Man who killed NYC boy Etan Patz in 1979 gets 25 years to life

Updated



NEW YORK, April 18 (Reuters) - A former delicatessen worker who killed 6-year-old New York City boy Etan Patz in a 1979 slaying that helped raise national awareness about the plight of abducted children was sentenced on Tuesday to 25 years to life in prison.

Pedro Hernandez, 56, showed no emotion as he was handed the sentence for murder by Justice Maxwell Wiley in state court in Manhattan. Hernandez was also given 25 years to life for kidnapping, with both sentences to run concurrently. A jury found him guilty of the charges in February.
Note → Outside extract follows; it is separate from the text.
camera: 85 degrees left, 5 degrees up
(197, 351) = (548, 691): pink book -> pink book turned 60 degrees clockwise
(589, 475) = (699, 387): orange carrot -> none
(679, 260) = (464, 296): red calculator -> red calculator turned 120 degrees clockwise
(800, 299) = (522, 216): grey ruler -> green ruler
Images of the Etan Patz case through the years

Patz vanished as he walked alone for the first time to a school bus stop in Manhattan's SoHo neighborhood on May 25, 1979. He would become one of the first missing children to appear on the side of a milk carton seeking information.

For more than three decades, the case endured as one of the country's most infamous missing child cases until police arrested Hernandez in May 2012 after receiving a tip.

Hernandez, who worked in a bodega near the bus stop, confessed to strangling the boy and then leaving his body in a box outside.

His lawyers argued that the admission was the result of police coercion as well as mental illness that made it difficult for Hernandez to separate fantasy from reality. Patz's body was never found, leaving the confession as the key piece of evidence at trial.

The defense also pointed to another man, Jose Ramos, a convicted pedophile who was long considered a suspect in the crime. Ramos, who is in prison, had a relationship with a woman hired to walk Patz home from school.

A previous trial ended in a mistrial in 2015 when a single juror out of 12 refused to convict Hernandez after weeks of deliberations, prompting prosecutors to retry him.